Он изменился, а я был так нервно-напряжен, что сразу в нем это отметил. Все-таки у него за плечами целая кампания, его первые три-четыре статьи так прочитались, уже не только слава, но и опала, ясная позиция, а не один лишь профессиональный навык, который давался мне с таким трудом. Впрочем, была ли это позиция - может быть, лишь попытка чистого отношения к тому, что уже давно стало материалом конъюнктурной спекуляции и демагогии? На самом-то деле чистое отношение к этому "предмету" объективно не могло не быть тоже фальшью, отношением наружным, выдуманным - "предмет" требовал только лжи. Но это следовало еще понять, дойти до этого, разбив предварительно лоб, пока что наивная принципиальность, бывшая демагогией по сути, становилась смелым голосом правды, расшевелившим заледеневшее море сталинизма.
"Новый мир" Твардовского никогда не выходил за рамки возможностей, предложенных XX съездом, был воплощением такой наивной демагогии - отсюда и его правда, и так раздражав-шая нас спустя десять лет от начала ловкость компромисса, огромная популярность и топтание на месте.
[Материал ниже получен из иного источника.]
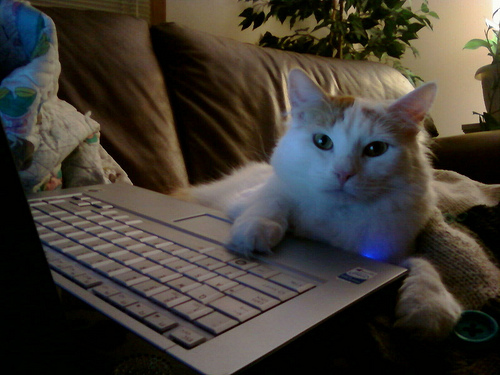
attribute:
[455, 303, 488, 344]
button — green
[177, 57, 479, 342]
cat — white and orange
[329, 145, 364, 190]
nose — pink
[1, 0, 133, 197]
blanket — child's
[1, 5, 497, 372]
couch — brown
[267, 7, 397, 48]
leaves — green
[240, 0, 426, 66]
plant — green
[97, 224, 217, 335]
keys — silver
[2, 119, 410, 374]
computer — laptop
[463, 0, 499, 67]
plant — green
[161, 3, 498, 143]
wall — white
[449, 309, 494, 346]
soda lid — green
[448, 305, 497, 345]
button — green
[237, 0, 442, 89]
tree — fake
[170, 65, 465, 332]
cat — looking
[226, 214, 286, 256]
paw — white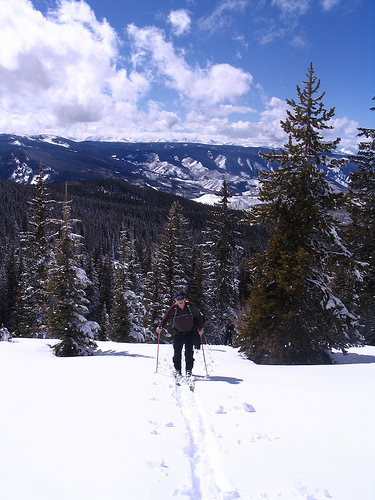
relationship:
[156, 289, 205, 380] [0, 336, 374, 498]
man on hill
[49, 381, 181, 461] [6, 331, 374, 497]
snow on ground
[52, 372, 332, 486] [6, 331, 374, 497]
snow on ground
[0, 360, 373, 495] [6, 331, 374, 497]
snow on ground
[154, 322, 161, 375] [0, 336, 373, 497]
ski poles in snow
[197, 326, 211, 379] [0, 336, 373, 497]
ski poles in snow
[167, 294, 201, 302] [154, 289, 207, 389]
hat on skier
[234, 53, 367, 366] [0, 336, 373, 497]
tall tree in snow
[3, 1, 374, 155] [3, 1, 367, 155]
clouds in sky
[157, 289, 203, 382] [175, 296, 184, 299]
man in shade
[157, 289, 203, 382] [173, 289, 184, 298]
man in hat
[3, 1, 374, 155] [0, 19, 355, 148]
clouds in sky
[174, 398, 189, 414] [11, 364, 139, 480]
track in snow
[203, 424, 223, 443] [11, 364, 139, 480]
track in snow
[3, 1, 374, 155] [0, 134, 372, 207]
clouds on mountains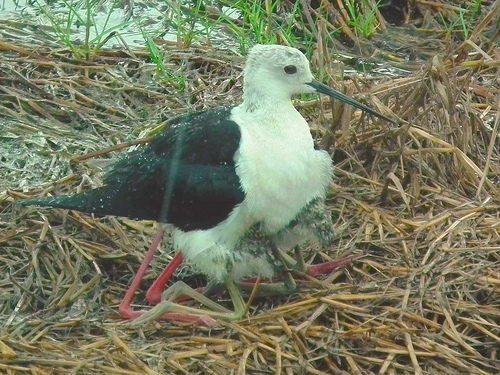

Журнал исчерпал себя в первые десять лет, а дальше накапливал нечто количествен-ное, забуксовав, объективно стал вреден, уже морочил молодым людям голову мифом о возможности подцензурного сопротивления в рамках узаконенного либерализма. То, о чем мы столько потом спорили, долго отказываясь понимать, что искусство непременно умирает, остановившись хоть в чем-то, начав топтаться на месте, а прогресс за казенные деньги стоит не больше выделенного на него фонда заработной платы. Но конфликт между "Новым миром" и Самиздатом обозначился много позже, это разговор особый, в финале книги.
Марк был, конечно, находкой для "Нового мира". Я думаю, его статьи самое высокое из того, что сделано журналом в нашей критике, хотя его смелость может показаться детским лепетом рядом с позднейшими статьями Лакшина и других авторов критического отдела. Да и талант его был несомненен, не столько рассуждающий, сколько чувствующий - дерзость ничего не боящегося дарования. Щеглов (может быть, еще Померанцев) первым попытался взглянуть на происходящее в литературе всего лишь открытыми глазами, и это явило поразительные возможности, а то, что он клялся при этом навязшими в зубах идеалами, на первых порах никак не отвращало, не казалось политиканством, ловким публицистическим ходом, тем более, это было действительно искренне: никак не попытка обмануть цензуру заставляла его писать о "величавых" планах социализма и находить в несоответствии с ними объект для своих критических суждений и пафоса. Поэтому его статьи и являются классическими рядом с позднейшими работами других авторов "Нового мира". Щеглов противопоставил узколобой лжи - искренность, а спустя десять лет в "Новом мире" блестяще овладели искусством виртуозной демагогии.
Здесь-то и кроется мое с ними расхождение, которое потом развело нас так резко, расхожде-ние глубоко внутреннее, при общности позиции до определенного предела, но уже на нем стояло табу, а снять его Твардовский не смог, да и никогда не сможет.
В письмах на Сахалин Марк рассказывал мне о начале своего сотрудничества в журнале, о новых друзьях, о захлестнувшей его литературной жизни (с юмором, но достаточно звонко), из дружеских разговоров двух мальчиков, из романтических писем она стала для него уже подлинной жизнью, фактом литературы, выплеснулась на журнальные страницы и еще через год обернулась постановлением о журнале "Новый мир".